(DATA UNDER STUDY)

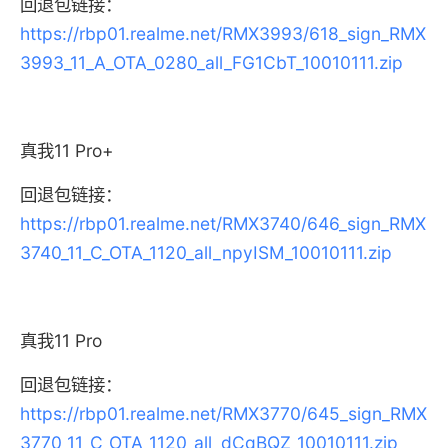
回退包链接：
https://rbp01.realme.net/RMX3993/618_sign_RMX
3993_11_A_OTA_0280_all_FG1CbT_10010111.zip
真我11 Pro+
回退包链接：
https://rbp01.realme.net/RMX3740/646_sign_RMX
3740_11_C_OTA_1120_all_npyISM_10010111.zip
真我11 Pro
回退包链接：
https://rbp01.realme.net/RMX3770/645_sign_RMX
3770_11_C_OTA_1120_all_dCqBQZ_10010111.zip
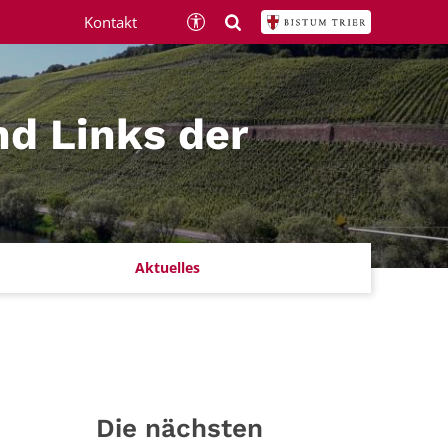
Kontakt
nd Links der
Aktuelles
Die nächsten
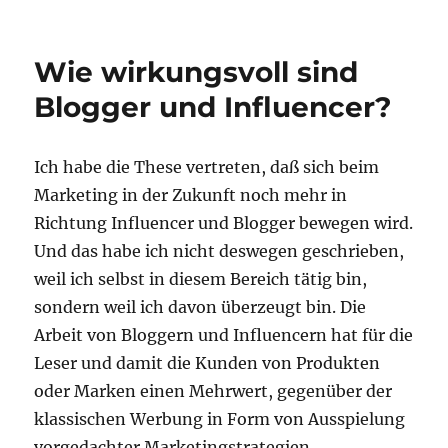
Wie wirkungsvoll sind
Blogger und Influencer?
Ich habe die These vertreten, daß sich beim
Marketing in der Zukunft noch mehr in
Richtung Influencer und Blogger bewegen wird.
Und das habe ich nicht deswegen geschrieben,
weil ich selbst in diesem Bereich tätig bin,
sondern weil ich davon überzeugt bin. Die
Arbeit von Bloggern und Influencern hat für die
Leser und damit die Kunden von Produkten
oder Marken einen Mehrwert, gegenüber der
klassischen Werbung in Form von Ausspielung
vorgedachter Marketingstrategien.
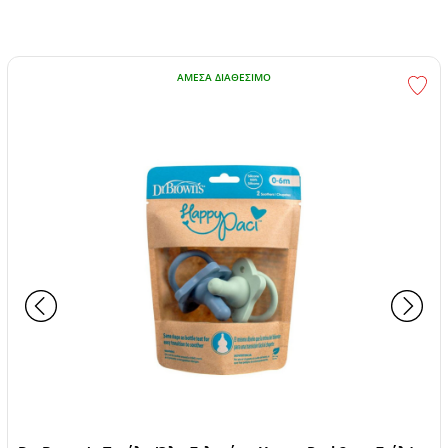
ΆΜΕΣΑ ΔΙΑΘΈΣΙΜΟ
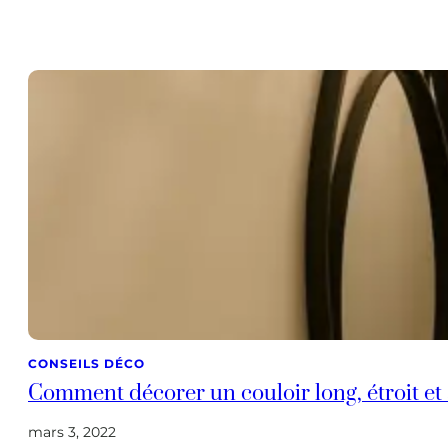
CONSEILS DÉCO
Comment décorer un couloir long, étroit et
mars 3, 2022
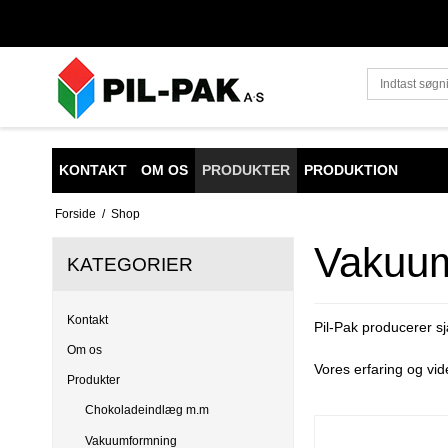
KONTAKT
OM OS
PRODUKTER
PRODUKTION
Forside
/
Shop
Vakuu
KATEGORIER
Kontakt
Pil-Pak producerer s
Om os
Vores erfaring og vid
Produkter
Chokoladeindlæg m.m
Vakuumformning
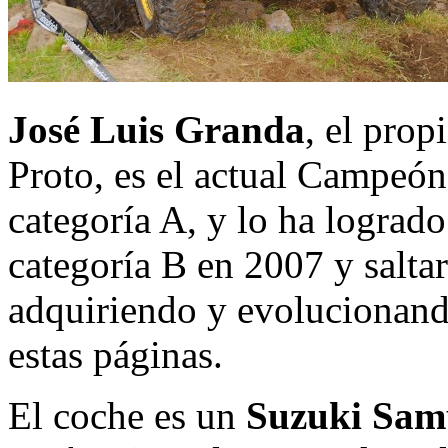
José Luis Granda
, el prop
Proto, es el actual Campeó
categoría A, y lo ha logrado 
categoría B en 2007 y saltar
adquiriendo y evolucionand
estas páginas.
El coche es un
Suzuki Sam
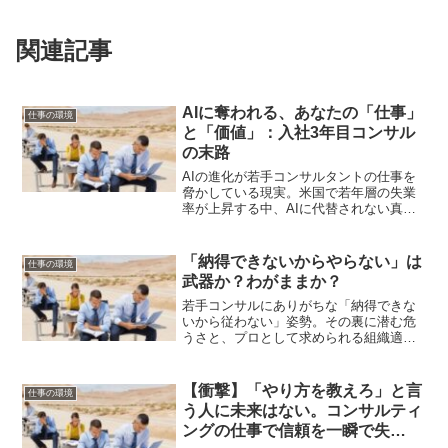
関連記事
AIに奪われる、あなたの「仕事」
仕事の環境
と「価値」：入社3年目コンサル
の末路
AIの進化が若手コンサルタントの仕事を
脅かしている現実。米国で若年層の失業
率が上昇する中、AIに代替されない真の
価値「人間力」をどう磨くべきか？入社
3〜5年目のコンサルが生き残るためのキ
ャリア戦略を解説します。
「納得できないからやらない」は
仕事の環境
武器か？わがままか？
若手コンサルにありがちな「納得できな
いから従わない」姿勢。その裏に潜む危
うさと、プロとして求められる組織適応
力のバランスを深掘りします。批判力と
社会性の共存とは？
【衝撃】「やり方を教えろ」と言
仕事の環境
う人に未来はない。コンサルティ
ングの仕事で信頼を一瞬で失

(End DATA UNDER STUDY)

EXERCISE DIRECTIONS
State how many lines in the listing contain the word "categoría", giving only the number.

FINISHED TASK
2